Problem to solve
Filter the listing below for "other" and report every line that has it.

Available data
====

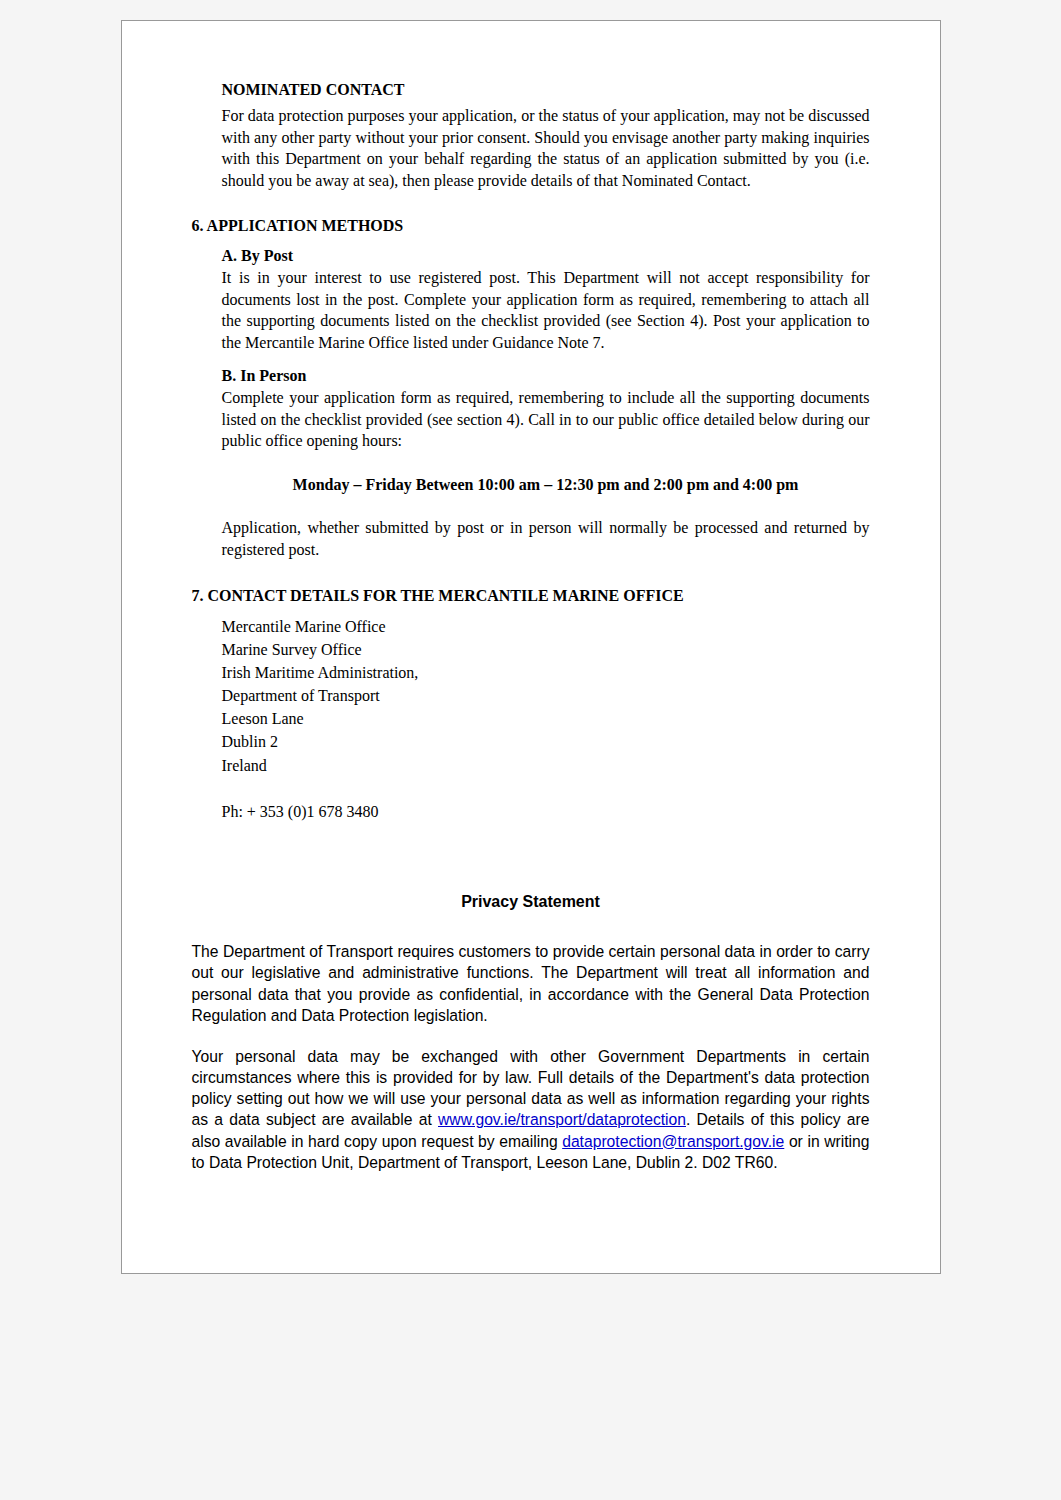NOMINATED CONTACT
For data protection purposes your application, or the status of your application, may not be discussed with any other party without your prior consent. Should you envisage another party making inquiries with this Department on your behalf regarding the status of an application submitted by you (i.e. should you be away at sea), then please provide details of that Nominated Contact.
6. APPLICATION METHODS
A. By Post
It is in your interest to use registered post. This Department will not accept responsibility for documents lost in the post. Complete your application form as required, remembering to attach all the supporting documents listed on the checklist provided (see Section 4). Post your application to the Mercantile Marine Office listed under Guidance Note 7.
B. In Person
Complete your application form as required, remembering to include all the supporting documents listed on the checklist provided (see section 4). Call in to our public office detailed below during our public office opening hours:
Monday – Friday Between 10:00 am – 12:30 pm and 2:00 pm and 4:00 pm
Application, whether submitted by post or in person will normally be processed and returned by registered post.
7. CONTACT DETAILS FOR THE MERCANTILE MARINE OFFICE
Mercantile Marine Office
Marine Survey Office
Irish Maritime Administration,
Department of Transport
Leeson Lane
Dublin 2
Ireland
Ph: + 353 (0)1 678 3480
Privacy Statement
The Department of Transport requires customers to provide certain personal data in order to carry out our legislative and administrative functions. The Department will treat all information and personal data that you provide as confidential, in accordance with the General Data Protection Regulation and Data Protection legislation.
Your personal data may be exchanged with other Government Departments in certain circumstances where this is provided for by law. Full details of the Department's data protection policy setting out how we will use your personal data as well as information regarding your rights as a data subject are available at www.gov.ie/transport/dataprotection. Details of this policy are also available in hard copy upon request by emailing dataprotection@transport.gov.ie or in writing to Data Protection Unit, Department of Transport, Leeson Lane, Dublin 2. D02 TR60.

====

Solution below
For data protection purposes your application, or the status of your application, may not be discussed with any other party without your prior consent. Should you envisage another party making inquiries with this Department on your behalf regarding the status of an application submitted by you (i.e. should you be away at sea), then please provide details of that Nominated Contact.
Your personal data may be exchanged with other Government Departments in certain circumstances where this is provided for by law. Full details of the Department's data protection policy setting out how we will use your personal data as well as information regarding your rights as a data subject are available at www.gov.ie/transport/dataprotection. Details of this policy are also available in hard copy upon request by emailing dataprotection@transport.gov.ie or in writing to Data Protection Unit, Department of Transport, Leeson Lane, Dublin 2. D02 TR60.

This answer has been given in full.